• The input:
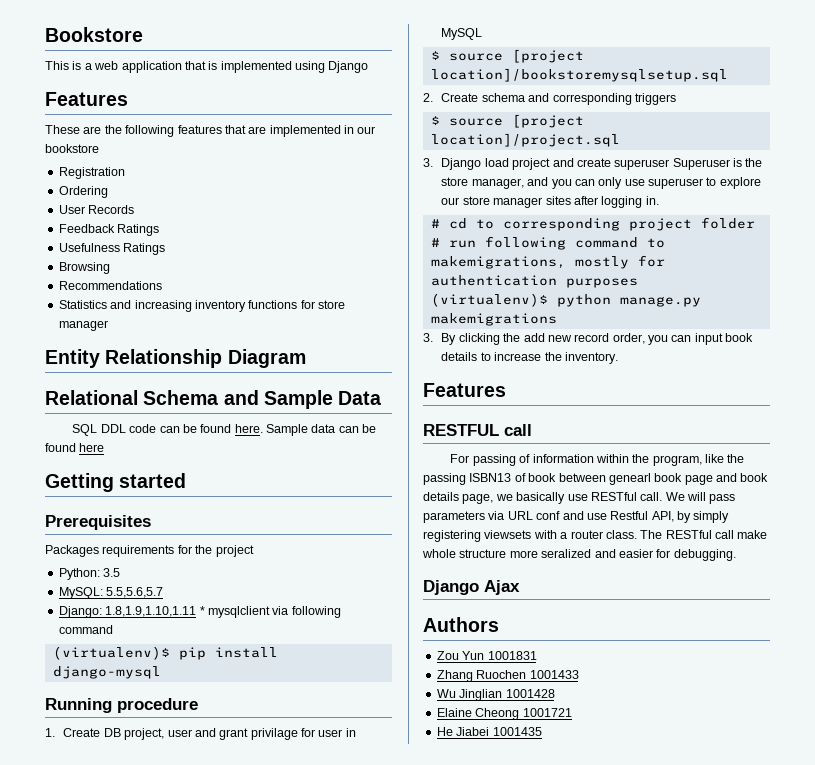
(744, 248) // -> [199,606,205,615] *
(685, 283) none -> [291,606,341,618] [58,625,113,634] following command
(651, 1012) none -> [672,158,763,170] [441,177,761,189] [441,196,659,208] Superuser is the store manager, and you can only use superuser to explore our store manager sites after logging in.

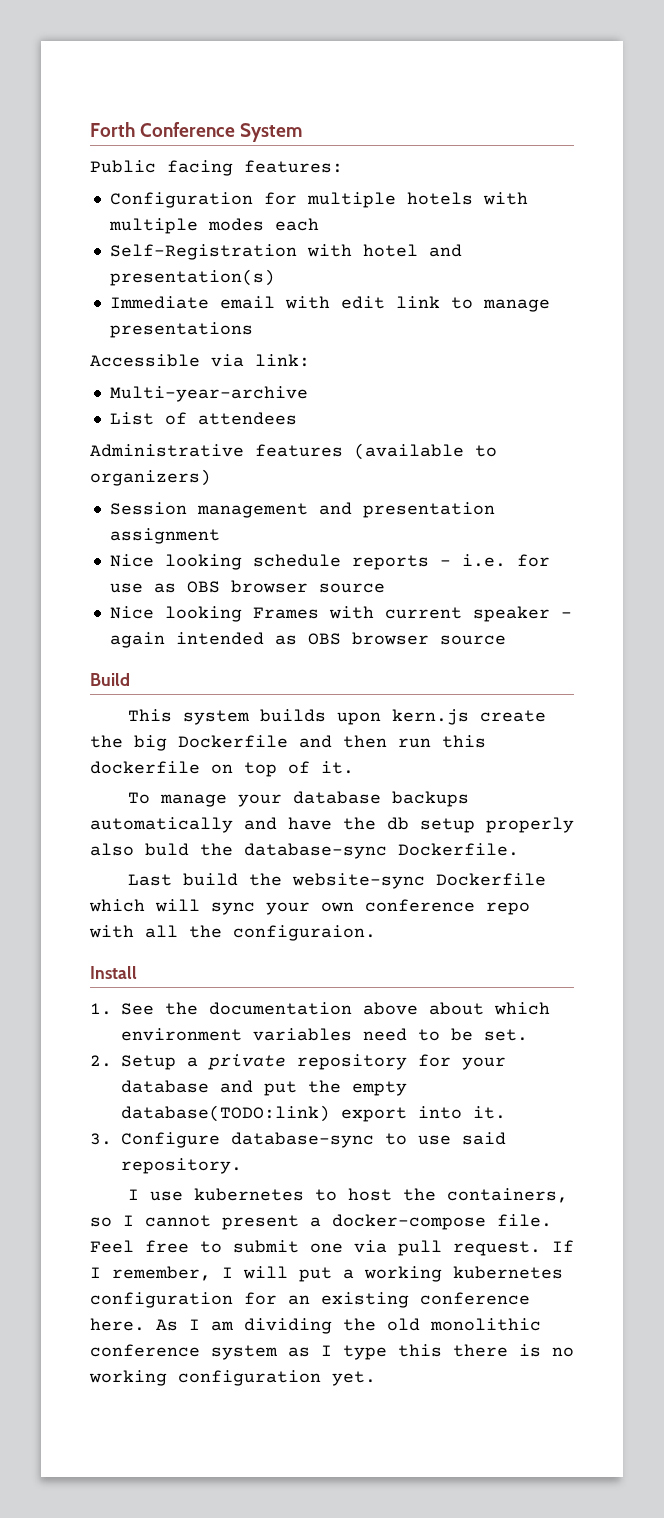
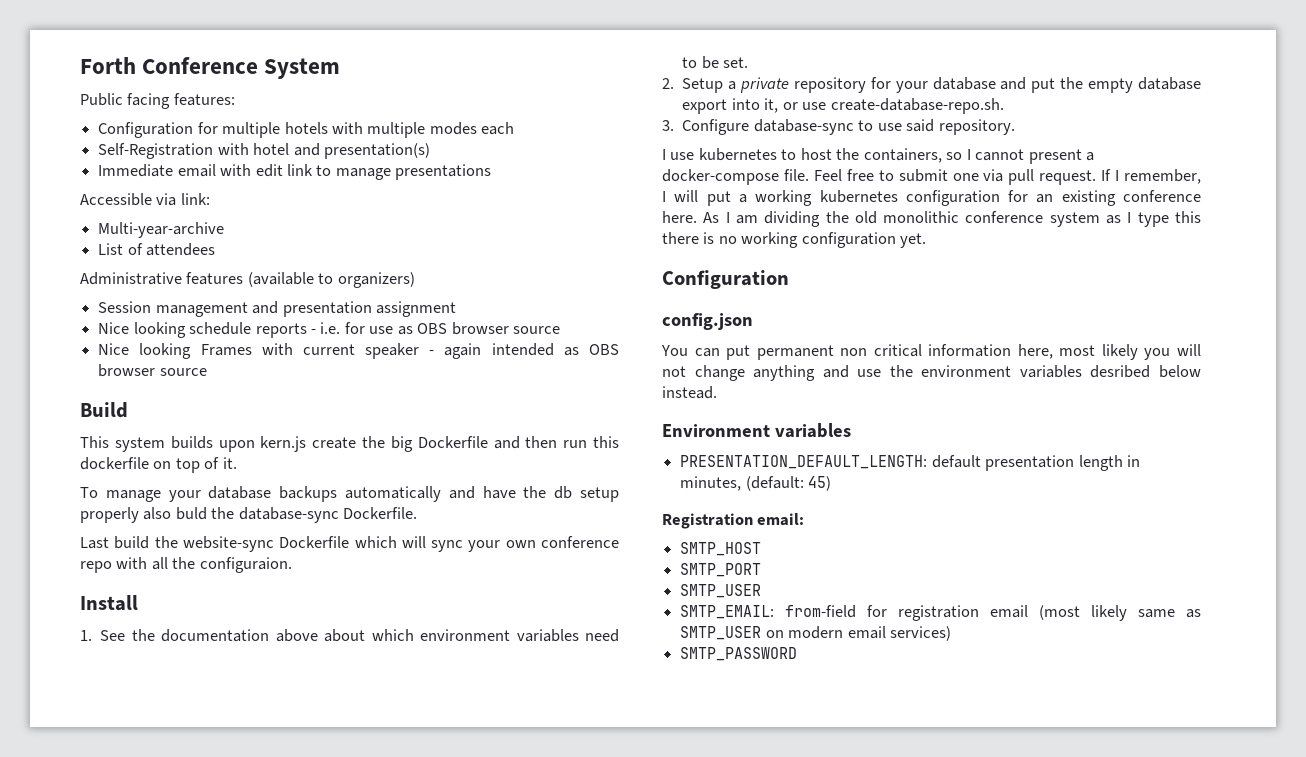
[121,1105,330,1122] database(TODO:link) -> [1138,77,1201,90] database
[473,1106,506,1119] it. -> [764,98,1004,114] it, or use create-database-repo.sh.
(376, 1378) none -> [662,270,789,289] [662,313,753,330] [661,344,1201,360] [662,365,1201,381] [662,386,717,399] [662,423,851,438] [680,455,1140,471] [680,476,832,491] [662,513,805,529] [680,542,762,556] [680,563,762,577] [680,584,762,598] [680,605,1201,621] [680,626,951,641] [680,647,798,661] // Configuration // config.json // You can put permanent non critical information here, most likely you will not change anything and use the environment variables desribed below instead. // Environment variables // PRESENTATION_DEFAULT_LENGTH: default presentation length in minutes, (default: 45) // Registration email: // SMTP_HOST // SMTP_PORT // SMTP_USER // SMTP_EMAIL: from-field for registration email (most likely same as SMTP_USER on modern email services) // SMTP_PASSWORD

• Exercise description: What do the entries above read from the line containing "(651, 1012) none" through the line containing "[121,1105,330,1122] database(TODO:link) ->"? Output those lines exactly, both ends included, with the pictures left out.

• Response to the task:
(651, 1012) none -> [672,158,763,170] [441,177,761,189] [441,196,659,208] Superuser is the store manager, and you can only use superuser to explore our store manager sites after logging in.

[121,1105,330,1122] database(TODO:link) -> [1138,77,1201,90] database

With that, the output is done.